### Information supplied
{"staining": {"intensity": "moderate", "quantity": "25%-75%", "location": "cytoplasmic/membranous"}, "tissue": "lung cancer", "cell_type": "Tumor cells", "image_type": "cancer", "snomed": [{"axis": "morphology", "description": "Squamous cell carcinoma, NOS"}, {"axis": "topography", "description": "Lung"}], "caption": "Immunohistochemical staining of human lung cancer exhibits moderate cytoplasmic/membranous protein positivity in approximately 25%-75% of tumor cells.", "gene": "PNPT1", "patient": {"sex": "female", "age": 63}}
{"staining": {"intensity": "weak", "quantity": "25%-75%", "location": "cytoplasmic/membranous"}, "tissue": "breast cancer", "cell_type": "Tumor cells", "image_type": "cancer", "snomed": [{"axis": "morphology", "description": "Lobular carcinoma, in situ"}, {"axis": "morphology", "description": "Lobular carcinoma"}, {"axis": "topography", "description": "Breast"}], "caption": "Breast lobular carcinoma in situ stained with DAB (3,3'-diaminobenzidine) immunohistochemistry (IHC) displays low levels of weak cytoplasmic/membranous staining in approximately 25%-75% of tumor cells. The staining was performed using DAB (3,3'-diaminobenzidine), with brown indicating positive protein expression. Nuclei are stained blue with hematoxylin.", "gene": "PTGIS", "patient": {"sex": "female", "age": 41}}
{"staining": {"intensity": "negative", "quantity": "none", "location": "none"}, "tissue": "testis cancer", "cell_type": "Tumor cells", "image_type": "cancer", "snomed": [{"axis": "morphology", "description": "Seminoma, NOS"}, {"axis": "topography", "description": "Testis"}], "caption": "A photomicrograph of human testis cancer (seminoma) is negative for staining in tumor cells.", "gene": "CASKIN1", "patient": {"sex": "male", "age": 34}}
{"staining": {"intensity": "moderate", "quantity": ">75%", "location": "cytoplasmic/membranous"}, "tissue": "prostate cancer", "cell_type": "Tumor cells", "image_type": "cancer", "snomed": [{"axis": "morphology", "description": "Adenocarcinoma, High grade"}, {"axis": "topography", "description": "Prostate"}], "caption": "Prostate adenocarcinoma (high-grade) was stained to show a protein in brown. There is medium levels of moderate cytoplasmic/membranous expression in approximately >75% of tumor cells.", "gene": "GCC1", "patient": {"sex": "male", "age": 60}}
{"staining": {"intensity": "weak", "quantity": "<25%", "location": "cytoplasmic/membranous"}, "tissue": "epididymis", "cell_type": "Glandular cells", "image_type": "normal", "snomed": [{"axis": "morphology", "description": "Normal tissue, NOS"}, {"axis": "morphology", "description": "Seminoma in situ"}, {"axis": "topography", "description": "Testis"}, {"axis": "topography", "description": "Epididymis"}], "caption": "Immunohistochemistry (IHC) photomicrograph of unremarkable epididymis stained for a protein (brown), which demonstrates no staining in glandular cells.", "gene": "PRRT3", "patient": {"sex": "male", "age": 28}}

### Work task
Your task is to transcribe the listing above in full, exactly as given.

### Written reply
{"staining": {"intensity": "moderate", "quantity": "25%-75%", "location": "cytoplasmic/membranous"}, "tissue": "lung cancer", "cell_type": "Tumor cells", "image_type": "cancer", "snomed": [{"axis": "morphology", "description": "Squamous cell carcinoma, NOS"}, {"axis": "topography", "description": "Lung"}], "caption": "Immunohistochemical staining of human lung cancer exhibits moderate cytoplasmic/membranous protein positivity in approximately 25%-75% of tumor cells.", "gene": "PNPT1", "patient": {"sex": "female", "age": 63}}
{"staining": {"intensity": "weak", "quantity": "25%-75%", "location": "cytoplasmic/membranous"}, "tissue": "breast cancer", "cell_type": "Tumor cells", "image_type": "cancer", "snomed": [{"axis": "morphology", "description": "Lobular carcinoma, in situ"}, {"axis": "morphology", "description": "Lobular carcinoma"}, {"axis": "topography", "description": "Breast"}], "caption": "Breast lobular carcinoma in situ stained with DAB (3,3'-diaminobenzidine) immunohistochemistry (IHC) displays low levels of weak cytoplasmic/membranous staining in approximately 25%-75% of tumor cells. The staining was performed using DAB (3,3'-diaminobenzidine), with brown indicating positive protein expression. Nuclei are stained blue with hematoxylin.", "gene": "PTGIS", "patient": {"sex": "female", "age": 41}}
{"staining": {"intensity": "negative", "quantity": "none", "location": "none"}, "tissue": "testis cancer", "cell_type": "Tumor cells", "image_type": "cancer", "snomed": [{"axis": "morphology", "description": "Seminoma, NOS"}, {"axis": "topography", "description": "Testis"}], "caption": "A photomicrograph of human testis cancer (seminoma) is negative for staining in tumor cells.", "gene": "CASKIN1", "patient": {"sex": "male", "age": 34}}
{"staining": {"intensity": "moderate", "quantity": ">75%", "location": "cytoplasmic/membranous"}, "tissue": "prostate cancer", "cell_type": "Tumor cells", "image_type": "cancer", "snomed": [{"axis": "morphology", "description": "Adenocarcinoma, High grade"}, {"axis": "topography", "description": "Prostate"}], "caption": "Prostate adenocarcinoma (high-grade) was stained to show a protein in brown. There is medium levels of moderate cytoplasmic/membranous expression in approximately >75% of tumor cells.", "gene": "GCC1", "patient": {"sex": "male", "age": 60}}
{"staining": {"intensity": "weak", "quantity": "<25%", "location": "cytoplasmic/membranous"}, "tissue": "epididymis", "cell_type": "Glandular cells", "image_type": "normal", "snomed": [{"axis": "morphology", "description": "Normal tissue, NOS"}, {"axis": "morphology", "description": "Seminoma in situ"}, {"axis": "topography", "description": "Testis"}, {"axis": "topography", "description": "Epididymis"}], "caption": "Immunohistochemistry (IHC) photomicrograph of unremarkable epididymis stained for a protein (brown), which demonstrates no staining in glandular cells.", "gene": "PRRT3", "patient": {"sex": "male", "age": 28}}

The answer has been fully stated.